Timeplus query is running on an unbounded stream. In most of the cases, the query won't stop unless the user cancels it. For example, the following query will return all the events in the stream that enter the Timeplus system in real-time after the query is executed. Each new event will trigger a new query result. And this query won't stop unless the user cancels the query.
select * from my_stream
The unbounded query can be converted to a bounded query by applying the function table(), when the user wants to ask the question about what has happened like the traditional SQL. The table() function could be used to decorate the stream. For example, the following query will return all the events that have already existed in the stream at the moment of the query execution. The query will terminate once all results have been returned to the user and it won't wait for a new event coming.
select * from table(my_stream)
How streaming queries are triggered
There are three categories of Timeplus streaming queries, based on how the data is aggregated.
Category | Description | Trigger By |
---|---|---|
Non-aggregation | per event processing, e.g. tail, filter, transformation/normalization | When events arrive |
Window aggregation | group events in the same window | Window end and watermark |
Global aggregation | from now on till forever | A fixed interval, default every 2 second |
If you see some new terms, no worries. Let's explore them more.
Non-aggregation
Aggregation is the process to combine data from across events into one or more new data. Some queries don't involve any aggregations, such as:
Tail
List all incoming data, such as
select * from my_stream
Filter
Only show certain columns or data matches certain pattern, such as
select c1,c2 from weblogs where http_code>=400
Transform
For each event, transform the data to remove sensitive information, or convert type, such as
select
concat(first_name,' ', last_name) as full_name,
replace_regex(phone,'(\\d{3})-(\\d{3})-(\\d{4})','\\1-***-****') as phone
from user_activities
Non-aggregation is triggered per event arrival, which means every time there is a new event entering Timeplus, the query will use the new event to execute the related analysis and the analysis result will be then triggered and sent to the client.
Window aggregation
Window based aggregation is a typical analytic method in stream analysis. Each window has a fixed range with a specific start time and an end time. The window might move during analysis by a fixed step. The analysis result will be based on an aggregation function of all the events lived in that window range.

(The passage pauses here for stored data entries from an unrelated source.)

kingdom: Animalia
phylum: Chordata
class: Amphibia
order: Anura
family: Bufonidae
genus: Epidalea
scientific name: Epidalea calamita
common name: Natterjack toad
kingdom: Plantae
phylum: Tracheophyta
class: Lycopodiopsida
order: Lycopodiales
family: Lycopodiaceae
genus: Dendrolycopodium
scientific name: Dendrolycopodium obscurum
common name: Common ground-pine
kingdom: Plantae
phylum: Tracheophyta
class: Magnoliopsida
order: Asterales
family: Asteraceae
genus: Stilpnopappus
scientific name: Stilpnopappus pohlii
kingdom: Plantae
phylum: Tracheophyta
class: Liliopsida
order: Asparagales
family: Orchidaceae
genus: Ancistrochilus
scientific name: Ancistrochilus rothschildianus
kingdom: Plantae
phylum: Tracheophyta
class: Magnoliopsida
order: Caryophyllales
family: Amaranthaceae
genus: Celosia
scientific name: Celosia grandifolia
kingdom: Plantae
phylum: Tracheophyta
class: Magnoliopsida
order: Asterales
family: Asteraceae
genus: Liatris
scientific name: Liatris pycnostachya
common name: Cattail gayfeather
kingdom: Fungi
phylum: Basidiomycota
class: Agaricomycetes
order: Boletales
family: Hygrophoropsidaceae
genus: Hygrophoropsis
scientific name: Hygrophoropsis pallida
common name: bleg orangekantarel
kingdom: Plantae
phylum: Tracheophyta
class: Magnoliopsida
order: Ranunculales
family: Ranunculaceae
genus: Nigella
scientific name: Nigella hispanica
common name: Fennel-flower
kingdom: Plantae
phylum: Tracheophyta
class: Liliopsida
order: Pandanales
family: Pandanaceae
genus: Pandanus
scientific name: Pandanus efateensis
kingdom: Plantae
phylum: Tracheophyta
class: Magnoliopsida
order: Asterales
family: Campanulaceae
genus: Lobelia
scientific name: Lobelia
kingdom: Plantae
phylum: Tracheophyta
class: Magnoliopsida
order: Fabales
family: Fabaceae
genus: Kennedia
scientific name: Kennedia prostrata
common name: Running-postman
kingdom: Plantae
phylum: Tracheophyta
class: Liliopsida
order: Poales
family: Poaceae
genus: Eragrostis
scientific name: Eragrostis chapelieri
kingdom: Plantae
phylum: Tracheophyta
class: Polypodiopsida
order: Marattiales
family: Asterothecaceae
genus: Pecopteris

When using the window function for aggregation, the event time is used to decide whether the event is in that window. In the case the user does not specify the timestamp, the default one will be used. The user can also use any field in that event which is a datetime type as timestamp or dynamically generate a datetime field as timestamp.
Two typical window functions are tumble and hop.
For example:
select window_start, window_end, count(*) as count, max(c1) as max_c1
from tumble(my_stream,order_time, 5s) group by window_start, window_end
Window watermark
Window aggregation is triggered per-window. There is an internal watermark mechanism in Timeplus to check if all the events in the specific window have arrived or not. Once the watermark has shown that all events in that window are available, the aggregated analysis result will be triggered and sent to the client.
Watermark and delay
For more advanced scenarios, you can add delay to the trigger policy, such as adding 2 more seconds delay to allow more late events to be considered in each time window.
select window_start, window_end, count(*) as count, max(c1) as max_c1
from tumble(my_stream,order_time, 5s) group by window_start, window_end
emit after watermark with delay 2s
Global aggregation
Global aggregation will start the aggregation for all incoming events since the query is submitted, and never ends.
For example, if the user want to know what is the total number event in real time:
select count(*) from my_stream
Set trigger interval
Global aggregation is triggered periodically with an interval (by default, every 2 seconds). The user can specify the interval in the query statement.
A more complex example is:
select count(*) from my_stream where type='order'
emit periodic 5s